The sound was alien to him, yet familiar. It didn’t belong here in this house. Slowly, Slade turned. “Addie…?”
He saw her, saw the barrel of the black gun that had somehow found its way into her hand—where had she gotten a—
The barrel erupted. He fell to the floor as his face exploded with pain.
Above him, he could hear crying. Words. She had to, it was for their child, she had no choice…something heavy dropped to the floor…the crying faded away...
He never saw her again. A few papers came to him weeks later, and he signed them. Not long afterwards, a short message signed by a doctor arrived. With the message were photocopied hospital files about a stress-induced miscarriage.
Despite this, Slade hadn’t deterred his plans. In fact, they seemed even more important now. He had nothing else left to him. And in time, he…mostly…got over that night.
Setting down the teacup, Slade touched the right side of his face. His ex-wife had left her mark, all right. In a way, he had come to hate her.

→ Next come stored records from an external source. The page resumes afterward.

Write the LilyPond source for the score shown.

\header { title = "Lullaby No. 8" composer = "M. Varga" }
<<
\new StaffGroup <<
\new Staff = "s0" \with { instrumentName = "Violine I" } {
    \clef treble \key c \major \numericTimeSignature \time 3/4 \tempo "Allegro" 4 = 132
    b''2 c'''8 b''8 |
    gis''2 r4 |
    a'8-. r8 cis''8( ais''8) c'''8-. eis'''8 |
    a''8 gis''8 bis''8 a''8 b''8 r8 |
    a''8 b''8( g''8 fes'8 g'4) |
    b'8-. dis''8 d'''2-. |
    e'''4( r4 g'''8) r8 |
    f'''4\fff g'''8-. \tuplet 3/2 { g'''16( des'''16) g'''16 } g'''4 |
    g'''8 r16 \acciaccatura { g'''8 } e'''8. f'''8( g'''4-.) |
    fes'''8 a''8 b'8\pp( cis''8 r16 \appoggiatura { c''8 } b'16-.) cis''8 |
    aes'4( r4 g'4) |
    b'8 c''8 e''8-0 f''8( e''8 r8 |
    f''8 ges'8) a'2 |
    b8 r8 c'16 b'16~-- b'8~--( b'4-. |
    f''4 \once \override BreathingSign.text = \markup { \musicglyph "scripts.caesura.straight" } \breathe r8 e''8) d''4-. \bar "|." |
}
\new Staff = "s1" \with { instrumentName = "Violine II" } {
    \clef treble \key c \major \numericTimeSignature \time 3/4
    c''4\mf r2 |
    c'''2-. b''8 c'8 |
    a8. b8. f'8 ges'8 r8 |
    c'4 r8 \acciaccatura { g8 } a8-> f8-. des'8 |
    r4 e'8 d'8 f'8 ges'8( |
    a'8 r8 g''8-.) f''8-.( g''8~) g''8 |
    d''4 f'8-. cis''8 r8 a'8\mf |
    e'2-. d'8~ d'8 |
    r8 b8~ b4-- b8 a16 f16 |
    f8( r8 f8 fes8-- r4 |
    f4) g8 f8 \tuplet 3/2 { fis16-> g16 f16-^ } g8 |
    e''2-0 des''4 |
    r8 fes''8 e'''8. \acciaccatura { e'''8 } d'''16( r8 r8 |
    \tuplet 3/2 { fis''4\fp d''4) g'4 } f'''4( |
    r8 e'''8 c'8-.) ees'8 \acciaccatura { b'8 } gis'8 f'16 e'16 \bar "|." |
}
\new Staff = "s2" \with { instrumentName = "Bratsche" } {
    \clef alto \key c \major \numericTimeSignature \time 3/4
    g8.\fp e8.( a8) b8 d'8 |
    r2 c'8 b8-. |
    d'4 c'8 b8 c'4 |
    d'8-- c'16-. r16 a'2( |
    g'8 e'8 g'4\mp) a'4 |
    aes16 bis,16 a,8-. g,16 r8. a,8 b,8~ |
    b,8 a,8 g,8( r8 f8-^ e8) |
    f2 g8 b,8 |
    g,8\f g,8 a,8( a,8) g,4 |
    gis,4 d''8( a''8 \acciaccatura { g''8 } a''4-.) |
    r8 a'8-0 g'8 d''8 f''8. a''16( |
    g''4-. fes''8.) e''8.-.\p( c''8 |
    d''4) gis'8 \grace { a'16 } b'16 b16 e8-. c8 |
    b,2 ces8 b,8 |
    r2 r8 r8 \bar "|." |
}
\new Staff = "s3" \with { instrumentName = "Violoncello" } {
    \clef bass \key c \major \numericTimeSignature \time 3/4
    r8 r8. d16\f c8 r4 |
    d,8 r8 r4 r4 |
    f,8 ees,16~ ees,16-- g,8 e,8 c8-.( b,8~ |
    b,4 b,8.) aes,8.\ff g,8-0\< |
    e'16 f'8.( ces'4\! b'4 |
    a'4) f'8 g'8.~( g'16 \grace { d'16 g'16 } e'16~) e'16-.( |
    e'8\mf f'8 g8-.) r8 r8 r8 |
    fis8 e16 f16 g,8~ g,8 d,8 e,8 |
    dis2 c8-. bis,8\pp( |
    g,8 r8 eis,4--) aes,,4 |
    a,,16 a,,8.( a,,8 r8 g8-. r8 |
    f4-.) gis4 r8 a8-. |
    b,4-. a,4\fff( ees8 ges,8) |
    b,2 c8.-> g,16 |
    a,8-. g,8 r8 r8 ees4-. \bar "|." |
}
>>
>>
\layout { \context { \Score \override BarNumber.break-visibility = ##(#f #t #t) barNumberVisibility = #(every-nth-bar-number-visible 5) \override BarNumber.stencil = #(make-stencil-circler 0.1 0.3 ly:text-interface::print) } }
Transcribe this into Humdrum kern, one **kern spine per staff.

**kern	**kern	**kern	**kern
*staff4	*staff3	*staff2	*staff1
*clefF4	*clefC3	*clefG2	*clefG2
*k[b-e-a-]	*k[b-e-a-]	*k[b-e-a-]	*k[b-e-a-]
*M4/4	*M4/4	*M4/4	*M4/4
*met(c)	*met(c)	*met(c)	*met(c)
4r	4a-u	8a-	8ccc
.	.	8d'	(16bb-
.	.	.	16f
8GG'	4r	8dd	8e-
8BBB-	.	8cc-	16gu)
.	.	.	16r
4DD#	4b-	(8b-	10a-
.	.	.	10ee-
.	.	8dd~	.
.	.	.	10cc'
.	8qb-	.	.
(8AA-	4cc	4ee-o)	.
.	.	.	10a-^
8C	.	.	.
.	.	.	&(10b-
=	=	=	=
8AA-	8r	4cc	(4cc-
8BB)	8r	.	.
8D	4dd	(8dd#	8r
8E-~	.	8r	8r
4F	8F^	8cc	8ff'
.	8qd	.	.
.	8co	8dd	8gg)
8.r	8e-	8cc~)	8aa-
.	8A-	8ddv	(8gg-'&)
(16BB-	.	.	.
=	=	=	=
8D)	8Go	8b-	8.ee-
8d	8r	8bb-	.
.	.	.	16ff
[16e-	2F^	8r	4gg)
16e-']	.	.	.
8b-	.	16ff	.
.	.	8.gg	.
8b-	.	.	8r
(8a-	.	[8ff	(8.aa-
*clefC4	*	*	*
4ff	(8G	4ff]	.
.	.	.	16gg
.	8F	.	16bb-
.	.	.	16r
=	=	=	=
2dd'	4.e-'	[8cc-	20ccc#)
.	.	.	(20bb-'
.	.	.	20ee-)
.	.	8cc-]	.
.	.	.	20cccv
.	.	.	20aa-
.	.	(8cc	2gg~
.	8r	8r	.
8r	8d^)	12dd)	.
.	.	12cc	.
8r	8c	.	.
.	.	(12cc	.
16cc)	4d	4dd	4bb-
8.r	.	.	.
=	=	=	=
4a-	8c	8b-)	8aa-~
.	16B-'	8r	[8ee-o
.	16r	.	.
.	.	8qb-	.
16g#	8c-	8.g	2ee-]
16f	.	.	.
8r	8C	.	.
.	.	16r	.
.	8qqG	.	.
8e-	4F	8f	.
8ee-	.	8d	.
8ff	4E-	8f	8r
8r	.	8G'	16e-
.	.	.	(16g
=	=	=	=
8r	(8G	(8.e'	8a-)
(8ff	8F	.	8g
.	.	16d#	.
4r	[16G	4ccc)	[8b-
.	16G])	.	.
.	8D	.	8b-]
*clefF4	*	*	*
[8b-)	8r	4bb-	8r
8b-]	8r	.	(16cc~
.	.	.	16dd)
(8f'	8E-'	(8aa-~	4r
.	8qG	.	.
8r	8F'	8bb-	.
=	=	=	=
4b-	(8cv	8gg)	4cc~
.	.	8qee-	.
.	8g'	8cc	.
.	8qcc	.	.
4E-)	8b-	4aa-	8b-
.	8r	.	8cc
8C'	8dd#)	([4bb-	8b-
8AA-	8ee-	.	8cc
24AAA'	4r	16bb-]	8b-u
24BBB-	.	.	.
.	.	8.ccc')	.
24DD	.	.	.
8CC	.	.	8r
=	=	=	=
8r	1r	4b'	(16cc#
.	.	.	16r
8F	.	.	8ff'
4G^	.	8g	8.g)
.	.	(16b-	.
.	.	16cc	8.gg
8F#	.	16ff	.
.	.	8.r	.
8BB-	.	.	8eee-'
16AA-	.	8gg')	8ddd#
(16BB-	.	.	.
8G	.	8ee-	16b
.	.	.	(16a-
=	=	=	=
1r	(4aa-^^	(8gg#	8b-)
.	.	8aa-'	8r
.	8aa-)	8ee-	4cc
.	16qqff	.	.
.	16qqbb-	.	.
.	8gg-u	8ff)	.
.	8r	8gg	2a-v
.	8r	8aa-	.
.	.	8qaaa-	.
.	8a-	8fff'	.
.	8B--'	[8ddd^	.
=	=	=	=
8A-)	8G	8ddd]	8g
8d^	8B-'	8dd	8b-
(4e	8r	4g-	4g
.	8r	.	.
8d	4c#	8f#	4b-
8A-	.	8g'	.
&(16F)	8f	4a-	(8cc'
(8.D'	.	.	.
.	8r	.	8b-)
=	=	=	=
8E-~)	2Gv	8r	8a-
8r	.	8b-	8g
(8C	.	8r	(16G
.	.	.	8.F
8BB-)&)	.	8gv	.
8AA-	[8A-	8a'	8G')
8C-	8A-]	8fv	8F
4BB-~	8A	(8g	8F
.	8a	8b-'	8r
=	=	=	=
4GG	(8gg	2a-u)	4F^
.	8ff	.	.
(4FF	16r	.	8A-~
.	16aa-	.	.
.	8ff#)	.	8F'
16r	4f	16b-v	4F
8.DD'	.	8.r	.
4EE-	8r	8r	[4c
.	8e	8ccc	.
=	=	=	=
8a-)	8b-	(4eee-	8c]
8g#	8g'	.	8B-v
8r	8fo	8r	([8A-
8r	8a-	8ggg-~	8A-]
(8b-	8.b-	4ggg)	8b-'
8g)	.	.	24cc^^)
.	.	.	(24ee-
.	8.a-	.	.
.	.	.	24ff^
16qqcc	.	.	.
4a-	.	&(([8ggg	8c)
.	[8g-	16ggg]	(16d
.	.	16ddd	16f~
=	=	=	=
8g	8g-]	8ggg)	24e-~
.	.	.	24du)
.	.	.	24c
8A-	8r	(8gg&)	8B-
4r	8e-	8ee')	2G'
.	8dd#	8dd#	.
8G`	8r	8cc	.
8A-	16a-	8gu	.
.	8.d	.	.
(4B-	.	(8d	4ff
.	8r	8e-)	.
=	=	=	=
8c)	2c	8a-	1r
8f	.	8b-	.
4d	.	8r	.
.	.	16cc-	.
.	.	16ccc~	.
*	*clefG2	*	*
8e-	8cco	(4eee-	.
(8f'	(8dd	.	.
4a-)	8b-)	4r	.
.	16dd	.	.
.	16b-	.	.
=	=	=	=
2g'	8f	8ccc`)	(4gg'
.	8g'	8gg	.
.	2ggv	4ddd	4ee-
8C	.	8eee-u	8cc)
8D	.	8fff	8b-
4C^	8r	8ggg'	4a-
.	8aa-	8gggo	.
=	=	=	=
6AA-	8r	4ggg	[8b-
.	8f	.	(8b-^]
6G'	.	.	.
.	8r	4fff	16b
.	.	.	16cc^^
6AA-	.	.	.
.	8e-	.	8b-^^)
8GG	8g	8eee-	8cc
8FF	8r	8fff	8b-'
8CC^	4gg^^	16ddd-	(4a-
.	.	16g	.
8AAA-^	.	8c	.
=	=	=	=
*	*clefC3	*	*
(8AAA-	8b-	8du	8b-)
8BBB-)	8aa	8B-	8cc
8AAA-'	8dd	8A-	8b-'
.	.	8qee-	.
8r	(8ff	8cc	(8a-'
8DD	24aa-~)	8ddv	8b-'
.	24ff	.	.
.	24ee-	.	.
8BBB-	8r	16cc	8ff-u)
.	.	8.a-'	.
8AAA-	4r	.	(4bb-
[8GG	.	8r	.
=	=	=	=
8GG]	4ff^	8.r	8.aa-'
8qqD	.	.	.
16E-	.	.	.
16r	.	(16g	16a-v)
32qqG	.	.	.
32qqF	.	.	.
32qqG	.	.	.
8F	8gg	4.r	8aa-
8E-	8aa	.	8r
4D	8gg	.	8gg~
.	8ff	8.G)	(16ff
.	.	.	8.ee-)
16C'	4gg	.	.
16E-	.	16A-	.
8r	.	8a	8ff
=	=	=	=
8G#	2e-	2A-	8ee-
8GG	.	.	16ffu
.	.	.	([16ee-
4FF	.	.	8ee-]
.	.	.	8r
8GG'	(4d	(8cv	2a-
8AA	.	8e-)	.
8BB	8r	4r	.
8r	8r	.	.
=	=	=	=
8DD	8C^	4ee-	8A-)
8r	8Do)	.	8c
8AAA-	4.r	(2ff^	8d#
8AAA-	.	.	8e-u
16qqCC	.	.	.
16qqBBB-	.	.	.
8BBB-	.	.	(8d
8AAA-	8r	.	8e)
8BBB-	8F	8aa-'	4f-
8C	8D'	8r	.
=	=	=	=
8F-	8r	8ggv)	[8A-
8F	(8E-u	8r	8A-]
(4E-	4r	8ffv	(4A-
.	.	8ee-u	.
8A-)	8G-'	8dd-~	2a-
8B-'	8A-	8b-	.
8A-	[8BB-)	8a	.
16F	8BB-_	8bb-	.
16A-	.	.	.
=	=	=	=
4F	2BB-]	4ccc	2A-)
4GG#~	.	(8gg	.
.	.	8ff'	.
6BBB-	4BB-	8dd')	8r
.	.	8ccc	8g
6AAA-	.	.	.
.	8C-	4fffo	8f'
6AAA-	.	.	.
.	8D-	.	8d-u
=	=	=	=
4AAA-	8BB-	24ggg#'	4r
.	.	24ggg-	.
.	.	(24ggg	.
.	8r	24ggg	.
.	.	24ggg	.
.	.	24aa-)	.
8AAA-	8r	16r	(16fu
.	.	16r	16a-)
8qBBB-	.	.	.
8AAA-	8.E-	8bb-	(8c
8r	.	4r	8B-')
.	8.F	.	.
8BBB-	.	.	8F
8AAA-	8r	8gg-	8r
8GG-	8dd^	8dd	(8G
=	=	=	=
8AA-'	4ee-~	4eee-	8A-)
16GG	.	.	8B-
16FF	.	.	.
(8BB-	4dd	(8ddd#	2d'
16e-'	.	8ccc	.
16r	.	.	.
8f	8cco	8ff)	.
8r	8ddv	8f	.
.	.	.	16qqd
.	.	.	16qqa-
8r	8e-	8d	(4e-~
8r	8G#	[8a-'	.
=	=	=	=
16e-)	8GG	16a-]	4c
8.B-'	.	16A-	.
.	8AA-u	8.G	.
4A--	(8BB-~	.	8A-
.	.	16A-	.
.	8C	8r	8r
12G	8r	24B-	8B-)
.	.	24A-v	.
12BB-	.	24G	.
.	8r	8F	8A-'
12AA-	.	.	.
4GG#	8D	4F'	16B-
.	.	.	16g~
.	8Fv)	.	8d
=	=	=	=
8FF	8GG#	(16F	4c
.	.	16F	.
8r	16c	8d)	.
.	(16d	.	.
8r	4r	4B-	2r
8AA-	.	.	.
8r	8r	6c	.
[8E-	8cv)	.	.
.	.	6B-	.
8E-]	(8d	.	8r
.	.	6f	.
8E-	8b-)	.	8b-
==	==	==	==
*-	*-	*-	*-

To him, betrayal was an unforgivable sin.
Sighing, he caressed the eye-patch he always wore beneath his steel mask. It was almost ridiculous to wear it—but he preferred strapping it on every morning. If nothing else, he could take his mask off in front of Wintergreen, the only one who saw his face anymore.
Marriage, he thought derisively.
It’s all fun and games until somebody loses an eye.